Stored data entries:
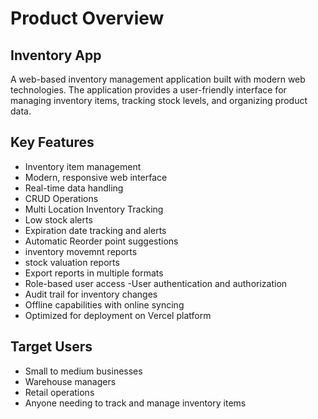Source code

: # Product Overview

## Inventory App

A web-based inventory management application built with modern web technologies. The application provides a user-friendly interface for managing inventory items, tracking stock levels, and organizing product data.

## Key Features
- Inventory item management
- Modern, responsive web interface
- Real-time data handling
- CRUD Operations
- Multi Location Inventory Tracking
- Low stock alerts
- Expiration date tracking and alerts
- Automatic Reorder point suggestions
- inventory movemnt reports
- stock valuation reports
- Export reports in multiple formats
- Role-based user access
-User authentication and authorization
- Audit trail for inventory changes
- Offline capabilities with online syncing
- Optimized for deployment on Vercel platform

## Target Users
- Small to medium businesses
- Warehouse managers
- Retail operations
- Anyone needing to track and manage inventory items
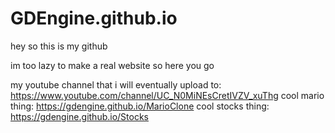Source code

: # GDEngine.github.io

hey so this is my github

im too lazy to make a real website so here you go

my youtube channel that i will eventually upload to: https://www.youtube.com/channel/UC_N0MiNEsCretIVZV_xuThg
cool mario thing: https://gdengine.github.io/MarioClone
cool stocks thing: https://gdengine.github.io/Stocks
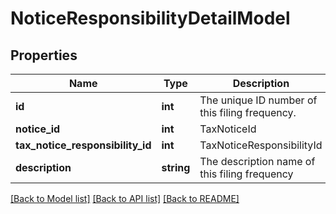 # NoticeResponsibilityDetailModel

## Properties
Name | Type | Description | Notes
------------ | ------------- | ------------- | -------------
**id** | **int** | The unique ID number of this filing frequency. | [optional] 
**notice_id** | **int** | TaxNoticeId | 
**tax_notice_responsibility_id** | **int** | TaxNoticeResponsibilityId | 
**description** | **string** | The description name of this filing frequency | [optional] 

[[Back to Model list]](../README.md#documentation-for-models) [[Back to API list]](../README.md#documentation-for-api-endpoints) [[Back to README]](../README.md)


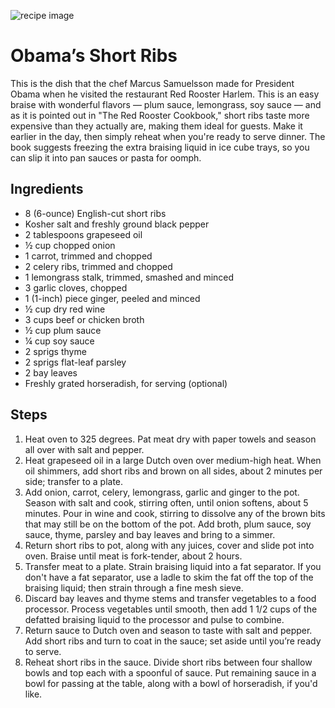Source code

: ﻿![recipe image](https://static01.nyt.com/images/2016/09/28/dining/28ROOSTER1/28ROOSTER1-articleLarge.jpg)
# Obama’s Short Ribs
This is the dish that the chef Marcus Samuelsson made for President Obama when he visited the restaurant Red Rooster Harlem. This is an easy braise with wonderful flavors — plum sauce, lemongrass, soy sauce — and as it is pointed out in "The Red Rooster Cookbook," short ribs taste more expensive than they actually are, making them ideal for guests. Make it earlier in the day, then simply reheat when you're ready to serve dinner. The book suggests freezing the extra braising liquid in ice cube trays, so you can slip it into pan sauces or pasta for oomph.

## Ingredients
* 8 (6-ounce) English-cut short ribs
* Kosher salt and freshly ground black pepper
* 2 tablespoons grapeseed oil
* ½ cup chopped onion
* 1 carrot, trimmed and chopped
* 2 celery ribs, trimmed and chopped
* 1 lemongrass stalk, trimmed, smashed and minced
* 3 garlic cloves, chopped
* 1 (1-inch) piece ginger, peeled and minced
* ½ cup dry red wine
* 3 cups beef or chicken broth
* ½ cup plum sauce
* ¼ cup soy sauce
* 2 sprigs thyme
* 2 sprigs flat-leaf parsley
* 2 bay leaves
* Freshly grated horseradish, for serving (optional)

## Steps
1. Heat oven to 325 degrees. Pat meat dry with paper towels and season all over with salt and pepper.
2. Heat grapeseed oil in a large Dutch oven over medium-high heat. When oil shimmers, add short ribs and brown on all sides, about 2 minutes per side; transfer to a plate.
3. Add onion, carrot, celery, lemongrass, garlic and ginger to the pot. Season with salt and cook, stirring often, until onion softens, about 5 minutes. Pour in wine and cook, stirring to dissolve any of the brown bits that may still be on the bottom of the pot. Add broth, plum sauce, soy sauce, thyme, parsley and bay leaves and bring to a simmer.
4. Return short ribs to pot, along with any juices, cover and slide pot into oven. Braise until meat is fork-tender, about 2 hours.
5. Transfer meat to a plate. Strain braising liquid into a fat separator. If you don't have a fat separator, use a ladle to skim the fat off the top of the braising liquid; then strain through a fine mesh sieve.
6. Discard bay leaves and thyme stems and transfer vegetables to a food processor. Process vegetables until smooth, then add 1 1/2 cups of the defatted braising liquid to the processor and pulse to combine.
7. Return sauce to Dutch oven and season to taste with salt and pepper. Add short ribs and turn to coat in the sauce; set aside until you’re ready to serve.
8. Reheat short ribs in the sauce. Divide short ribs between four shallow bowls and top each with a spoonful of sauce. Put remaining sauce in a bowl for passing at the table, along with a bowl of horseradish, if you'd like.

Required work: Pull out every line in the rows above that contains the word "frequency". Only count matches with the same uppercase and lowercase letters.

Response to this task:
**id** | **int** | The unique ID number of this filing frequency. | [optional] 
**description** | **string** | The description name of this filing frequency | [optional] 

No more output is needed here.